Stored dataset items
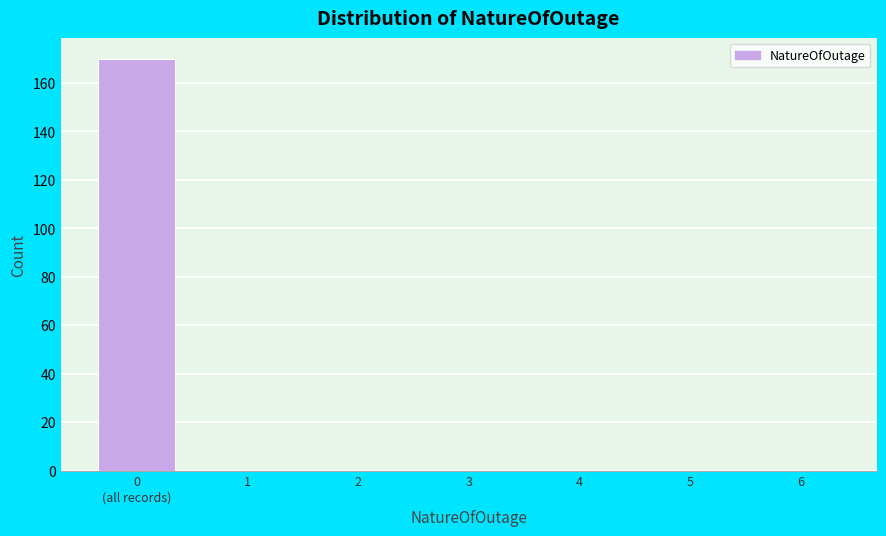

The value at 1 is 0. True or false?

True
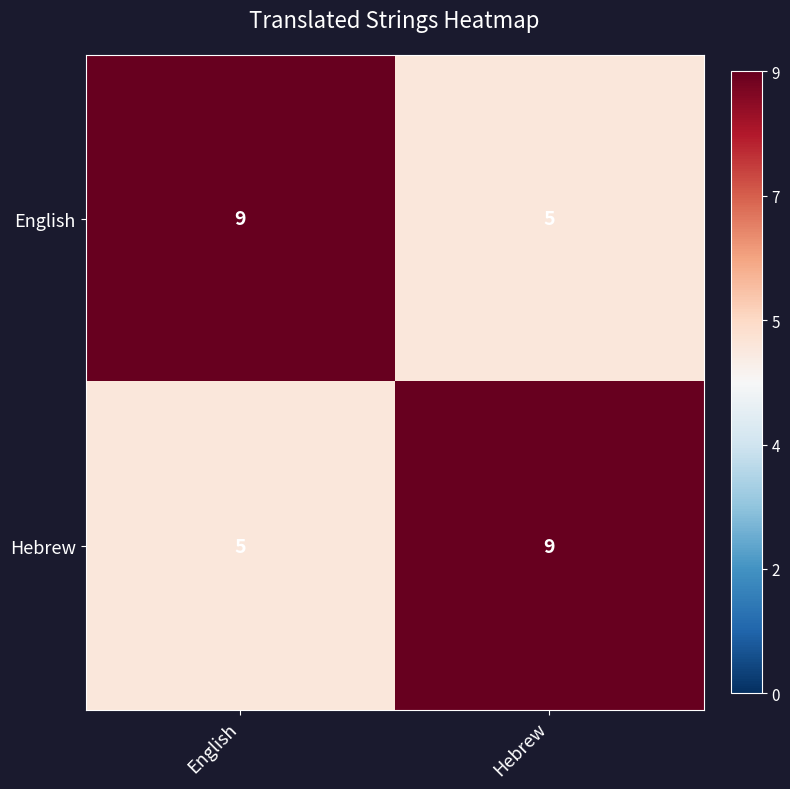

Rank the series at Hebrew from lowest to highest value.

English, Hebrew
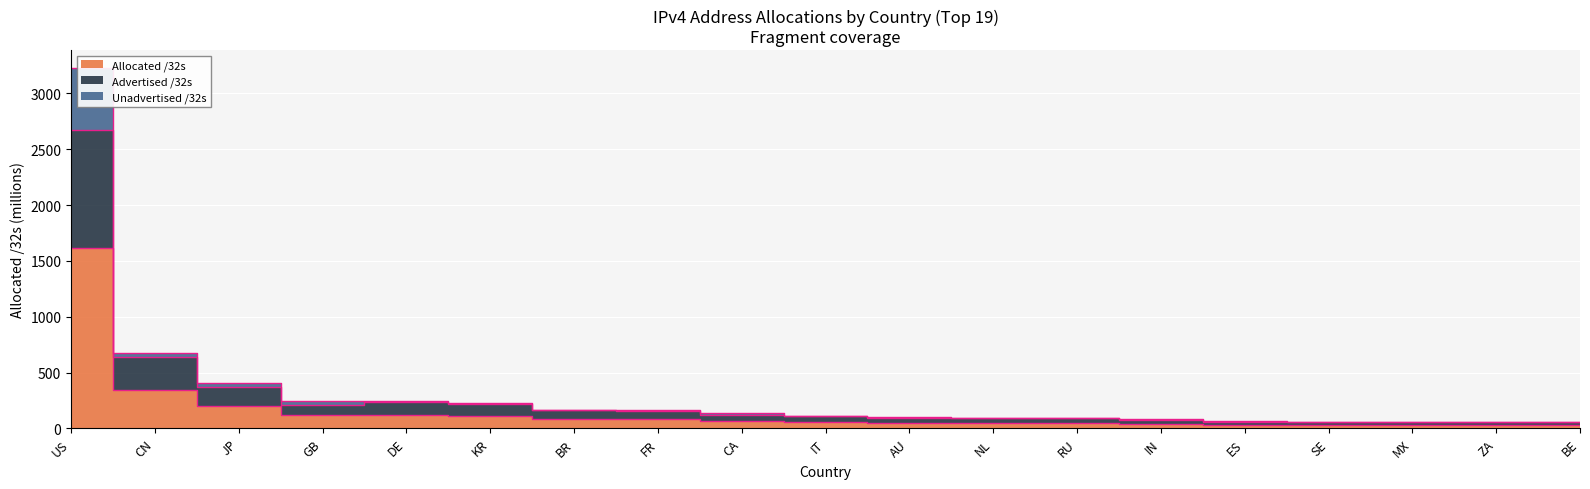

At which category is the sum across all series the highest?

US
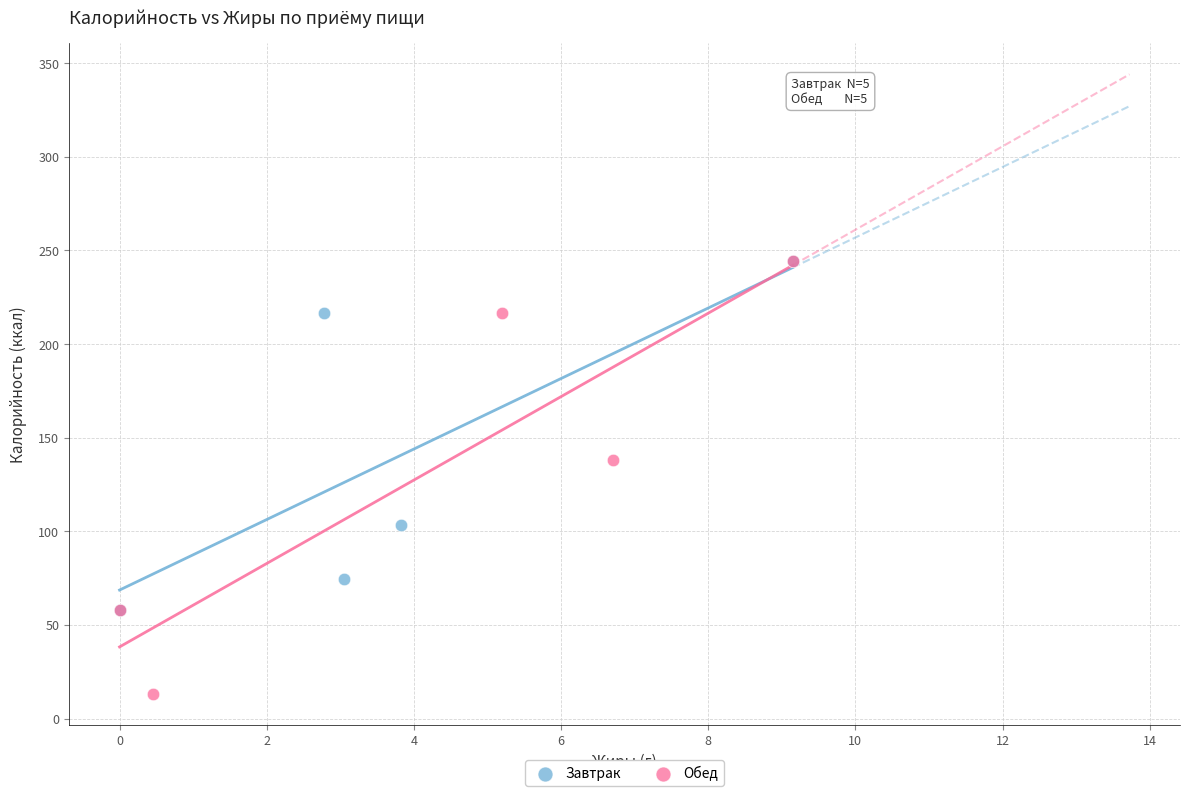

Which series contains the lowest Y value?

Обед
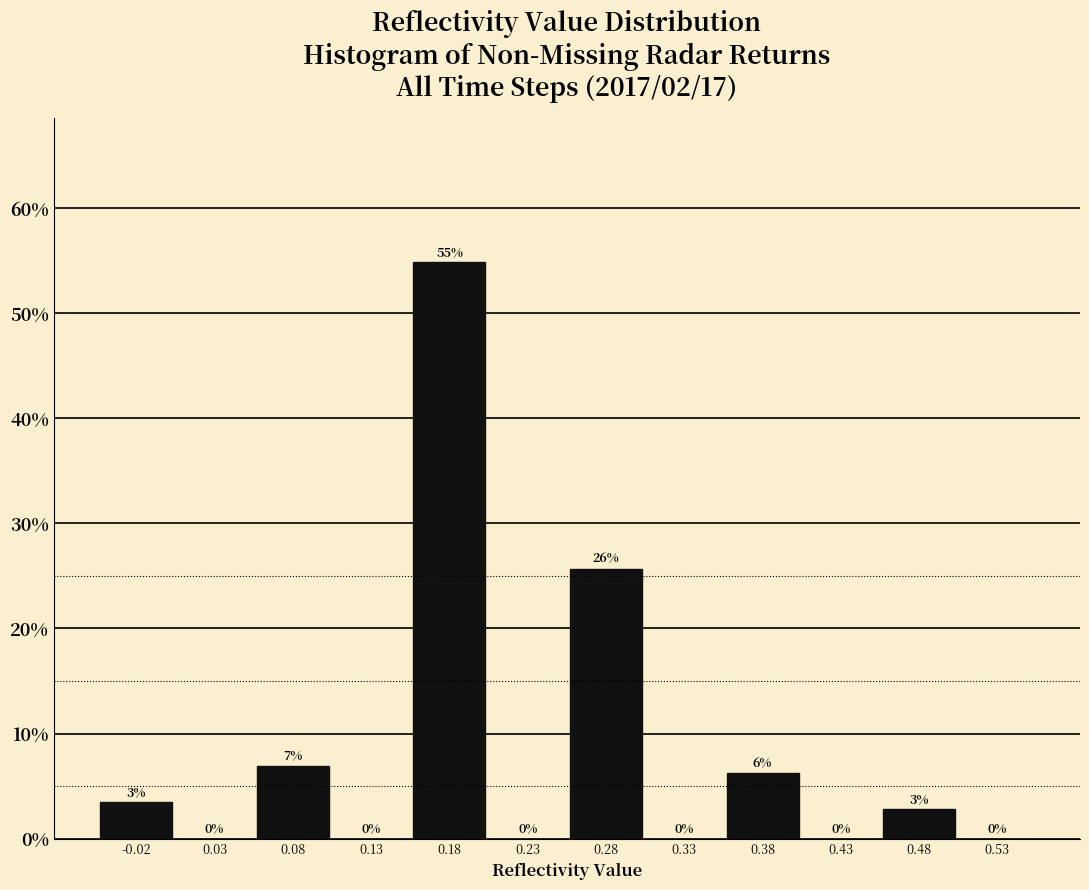

Over which range of the x-axis is the bar tallest?

0.15 to 0.20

> **WORK REQUIRED**: Count the lines of the material above that contain the word "highest". Give only the number.

> **TASK RESULT**: 2